In my quest for answers, I began to explore what makes people disappointed with God. With that, disappointment with God emanates from what one believes but does not have any raw experience to back it up. This means, there is a gap between what we believe about God and what we actually experience. For others, they believe that God is powerful, yet in their experience don’t see any tangible or visible display of God’s omnipotence. For some, they know God is love, but they continually experience emotional and physical suffering--even a tragedy. The danger of disappointment lies behind every unmet expectation from the divine. In his book, Disappointment with God, Philip Yancey writes, “I found that for many people there is a large gap between what they expect from their Christian faith and what they actually experience.” Then Yancey mentioned a letter he had received from a woman, and I quote: “I kept hearing the phrase ‘relationship with Jesus Christ.’ But I found to my dismay that it is unlike any other personal relationship. I never saw God, or heard from him, or felt him, or experienced the most basic ingredients of relationship. Either something wrong with what I was told or there’s something wrong with me.” In different ways, perhaps, we can identify with the lady’s honest confession.
Meanwhile, I continue to reflect about the problem of pain, injustice, and the misery of human suffering. Intellectually, I know God is love and that Jesus cares, I really do, but emotionally, such description of love and relationship is found wanting. “Disappointment occurs”, writes Yancey, “when the actual experience of something falls far short of what we anticipate.”

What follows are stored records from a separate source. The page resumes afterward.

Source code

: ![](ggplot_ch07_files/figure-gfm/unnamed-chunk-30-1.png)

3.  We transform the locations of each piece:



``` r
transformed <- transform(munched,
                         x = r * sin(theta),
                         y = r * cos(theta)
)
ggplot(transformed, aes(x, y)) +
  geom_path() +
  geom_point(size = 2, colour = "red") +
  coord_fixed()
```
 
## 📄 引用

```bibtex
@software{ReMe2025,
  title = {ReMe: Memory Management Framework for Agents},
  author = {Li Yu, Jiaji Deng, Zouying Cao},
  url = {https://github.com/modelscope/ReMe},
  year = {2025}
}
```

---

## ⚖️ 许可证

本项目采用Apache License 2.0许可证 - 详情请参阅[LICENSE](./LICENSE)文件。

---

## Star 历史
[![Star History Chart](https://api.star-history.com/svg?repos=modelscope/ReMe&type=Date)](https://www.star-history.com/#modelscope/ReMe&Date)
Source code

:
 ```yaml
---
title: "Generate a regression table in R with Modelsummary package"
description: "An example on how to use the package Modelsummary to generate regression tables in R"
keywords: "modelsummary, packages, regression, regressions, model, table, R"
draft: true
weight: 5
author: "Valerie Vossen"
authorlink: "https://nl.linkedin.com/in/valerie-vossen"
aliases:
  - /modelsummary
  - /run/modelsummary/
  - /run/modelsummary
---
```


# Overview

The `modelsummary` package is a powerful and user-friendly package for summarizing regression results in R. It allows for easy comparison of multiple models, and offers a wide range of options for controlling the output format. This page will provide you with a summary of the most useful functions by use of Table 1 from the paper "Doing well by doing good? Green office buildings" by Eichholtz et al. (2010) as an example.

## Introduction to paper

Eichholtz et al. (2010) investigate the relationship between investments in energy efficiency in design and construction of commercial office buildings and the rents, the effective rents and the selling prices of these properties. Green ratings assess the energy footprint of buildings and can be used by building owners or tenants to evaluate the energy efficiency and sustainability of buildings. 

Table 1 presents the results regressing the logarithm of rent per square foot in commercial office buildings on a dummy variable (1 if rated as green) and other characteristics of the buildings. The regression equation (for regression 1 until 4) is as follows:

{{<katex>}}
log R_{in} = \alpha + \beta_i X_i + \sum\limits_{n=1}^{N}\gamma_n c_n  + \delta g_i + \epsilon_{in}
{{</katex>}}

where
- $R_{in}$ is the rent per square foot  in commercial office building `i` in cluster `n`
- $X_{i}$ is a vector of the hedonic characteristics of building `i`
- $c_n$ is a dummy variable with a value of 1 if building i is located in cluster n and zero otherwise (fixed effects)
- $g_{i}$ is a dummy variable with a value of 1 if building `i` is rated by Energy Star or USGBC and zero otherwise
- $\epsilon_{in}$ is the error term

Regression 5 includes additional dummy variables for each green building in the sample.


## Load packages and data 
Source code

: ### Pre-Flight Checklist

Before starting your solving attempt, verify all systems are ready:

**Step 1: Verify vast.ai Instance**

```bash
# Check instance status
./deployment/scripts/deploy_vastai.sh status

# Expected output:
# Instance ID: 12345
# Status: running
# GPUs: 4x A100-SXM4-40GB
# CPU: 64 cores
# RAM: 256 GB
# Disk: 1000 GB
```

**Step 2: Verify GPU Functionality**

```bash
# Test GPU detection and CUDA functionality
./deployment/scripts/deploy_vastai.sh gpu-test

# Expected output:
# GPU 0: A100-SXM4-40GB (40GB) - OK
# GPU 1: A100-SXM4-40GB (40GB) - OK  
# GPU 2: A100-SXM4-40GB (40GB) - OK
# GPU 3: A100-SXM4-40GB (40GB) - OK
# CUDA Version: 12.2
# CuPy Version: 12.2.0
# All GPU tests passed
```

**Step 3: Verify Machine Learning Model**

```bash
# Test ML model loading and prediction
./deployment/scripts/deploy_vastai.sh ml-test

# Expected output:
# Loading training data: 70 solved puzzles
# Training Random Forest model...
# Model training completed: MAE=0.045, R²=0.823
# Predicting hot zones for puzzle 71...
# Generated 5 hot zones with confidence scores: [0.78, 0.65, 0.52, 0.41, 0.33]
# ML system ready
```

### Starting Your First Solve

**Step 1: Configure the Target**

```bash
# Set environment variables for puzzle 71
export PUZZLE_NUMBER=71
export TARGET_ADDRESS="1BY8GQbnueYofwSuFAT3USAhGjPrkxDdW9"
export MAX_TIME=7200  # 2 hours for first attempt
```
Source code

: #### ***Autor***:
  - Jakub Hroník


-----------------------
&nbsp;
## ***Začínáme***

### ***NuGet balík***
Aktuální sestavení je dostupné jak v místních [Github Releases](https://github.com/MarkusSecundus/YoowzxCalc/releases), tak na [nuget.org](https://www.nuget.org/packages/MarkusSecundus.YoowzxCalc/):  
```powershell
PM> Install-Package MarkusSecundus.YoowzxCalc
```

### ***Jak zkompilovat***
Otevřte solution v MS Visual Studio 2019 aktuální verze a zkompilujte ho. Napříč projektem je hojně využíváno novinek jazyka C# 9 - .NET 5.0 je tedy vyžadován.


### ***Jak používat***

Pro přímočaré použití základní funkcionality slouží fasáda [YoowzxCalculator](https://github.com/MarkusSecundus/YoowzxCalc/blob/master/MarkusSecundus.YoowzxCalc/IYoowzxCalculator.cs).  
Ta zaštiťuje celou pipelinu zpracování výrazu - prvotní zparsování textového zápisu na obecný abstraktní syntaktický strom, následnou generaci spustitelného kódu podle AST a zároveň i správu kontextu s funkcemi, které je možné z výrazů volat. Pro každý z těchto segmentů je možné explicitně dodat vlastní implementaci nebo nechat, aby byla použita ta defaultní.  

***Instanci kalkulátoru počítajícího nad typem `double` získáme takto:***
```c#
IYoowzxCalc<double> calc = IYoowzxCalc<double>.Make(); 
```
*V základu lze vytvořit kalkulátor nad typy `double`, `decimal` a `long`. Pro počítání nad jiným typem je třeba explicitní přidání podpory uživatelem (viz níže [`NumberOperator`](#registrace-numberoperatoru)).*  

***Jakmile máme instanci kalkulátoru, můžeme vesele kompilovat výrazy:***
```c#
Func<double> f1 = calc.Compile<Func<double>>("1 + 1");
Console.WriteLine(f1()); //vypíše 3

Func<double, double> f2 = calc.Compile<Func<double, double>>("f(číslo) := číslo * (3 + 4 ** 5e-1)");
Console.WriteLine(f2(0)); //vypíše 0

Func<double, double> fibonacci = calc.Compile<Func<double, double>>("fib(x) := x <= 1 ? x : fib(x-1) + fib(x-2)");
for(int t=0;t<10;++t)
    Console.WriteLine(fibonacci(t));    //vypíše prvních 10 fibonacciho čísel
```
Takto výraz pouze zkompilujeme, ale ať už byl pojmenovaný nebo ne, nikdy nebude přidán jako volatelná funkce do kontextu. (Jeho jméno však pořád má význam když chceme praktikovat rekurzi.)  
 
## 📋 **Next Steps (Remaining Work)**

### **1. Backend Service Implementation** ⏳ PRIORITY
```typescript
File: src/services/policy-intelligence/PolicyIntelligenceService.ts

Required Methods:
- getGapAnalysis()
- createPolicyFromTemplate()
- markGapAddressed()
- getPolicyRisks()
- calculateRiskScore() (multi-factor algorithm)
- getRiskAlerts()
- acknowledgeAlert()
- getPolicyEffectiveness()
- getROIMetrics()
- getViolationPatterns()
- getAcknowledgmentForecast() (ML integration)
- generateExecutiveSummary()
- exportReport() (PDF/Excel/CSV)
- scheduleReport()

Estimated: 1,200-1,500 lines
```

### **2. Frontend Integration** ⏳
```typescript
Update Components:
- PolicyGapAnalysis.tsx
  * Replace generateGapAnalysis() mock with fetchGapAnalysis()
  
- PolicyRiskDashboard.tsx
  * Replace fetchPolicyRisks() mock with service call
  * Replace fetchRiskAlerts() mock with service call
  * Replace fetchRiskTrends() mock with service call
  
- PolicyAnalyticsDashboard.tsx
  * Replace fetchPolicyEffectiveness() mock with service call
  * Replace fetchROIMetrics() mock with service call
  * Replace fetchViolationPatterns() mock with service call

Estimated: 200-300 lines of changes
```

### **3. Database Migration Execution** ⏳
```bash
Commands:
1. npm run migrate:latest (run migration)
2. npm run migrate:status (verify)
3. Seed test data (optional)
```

|...."I came to a pause on the road of my own spiritual pilgrimage to see the footprints of others in the sands of time."|
After reading several stories of devoted Christians who had died in tragic accidents or from incurable diseases, I came to a pause on the road of my own pilgrimage to see the footprints of others in the sands of time. Without fear of being misunderstood, when it comes to suffering and pain, even the most devout believer are not exempt from suffering, pain, and even tragic death.